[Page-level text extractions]

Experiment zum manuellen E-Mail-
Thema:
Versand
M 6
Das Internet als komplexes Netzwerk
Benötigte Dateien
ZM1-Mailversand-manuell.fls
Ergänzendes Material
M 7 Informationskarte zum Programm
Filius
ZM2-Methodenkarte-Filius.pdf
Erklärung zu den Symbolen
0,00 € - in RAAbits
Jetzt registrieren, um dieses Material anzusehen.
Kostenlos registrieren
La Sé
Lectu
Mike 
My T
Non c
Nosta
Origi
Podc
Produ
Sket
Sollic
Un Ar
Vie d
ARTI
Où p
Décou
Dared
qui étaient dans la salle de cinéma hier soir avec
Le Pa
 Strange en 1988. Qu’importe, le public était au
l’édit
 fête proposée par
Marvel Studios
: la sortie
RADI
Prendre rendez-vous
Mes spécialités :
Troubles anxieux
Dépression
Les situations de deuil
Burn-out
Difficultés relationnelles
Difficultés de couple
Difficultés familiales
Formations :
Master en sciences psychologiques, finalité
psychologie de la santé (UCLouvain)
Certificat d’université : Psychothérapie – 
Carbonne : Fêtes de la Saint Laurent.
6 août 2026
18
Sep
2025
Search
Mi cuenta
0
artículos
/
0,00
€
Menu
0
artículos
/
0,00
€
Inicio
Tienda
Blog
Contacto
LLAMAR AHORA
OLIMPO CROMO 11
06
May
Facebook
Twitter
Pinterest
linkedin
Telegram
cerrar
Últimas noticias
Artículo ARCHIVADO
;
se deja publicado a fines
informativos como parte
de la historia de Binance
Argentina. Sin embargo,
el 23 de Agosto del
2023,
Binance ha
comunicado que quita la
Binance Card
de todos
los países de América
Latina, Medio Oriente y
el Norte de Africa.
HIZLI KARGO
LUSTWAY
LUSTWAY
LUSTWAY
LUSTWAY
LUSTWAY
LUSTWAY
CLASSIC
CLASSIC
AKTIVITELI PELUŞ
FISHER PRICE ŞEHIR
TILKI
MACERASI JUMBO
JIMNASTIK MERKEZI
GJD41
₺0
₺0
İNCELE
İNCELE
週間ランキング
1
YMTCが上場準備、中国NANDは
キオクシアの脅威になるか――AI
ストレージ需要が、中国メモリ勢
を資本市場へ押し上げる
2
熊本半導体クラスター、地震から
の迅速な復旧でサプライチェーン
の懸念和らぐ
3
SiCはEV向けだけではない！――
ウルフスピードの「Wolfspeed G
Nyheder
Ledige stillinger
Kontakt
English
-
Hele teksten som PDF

◆ **Exercise goal**
Return the lines from the start of the records through the line containing "Kostenlos registrieren", reproducing each one verbatim.

◆ **Response for this exercise**
Experiment zum manuellen E-Mail-
Thema:
Versand
M 6
Das Internet als komplexes Netzwerk
Benötigte Dateien
ZM1-Mailversand-manuell.fls
Ergänzendes Material
M 7 Informationskarte zum Programm
Filius
ZM2-Methodenkarte-Filius.pdf
Erklärung zu den Symbolen
0,00 € - in RAAbits
Jetzt registrieren, um dieses Material anzusehen.
Kostenlos registrieren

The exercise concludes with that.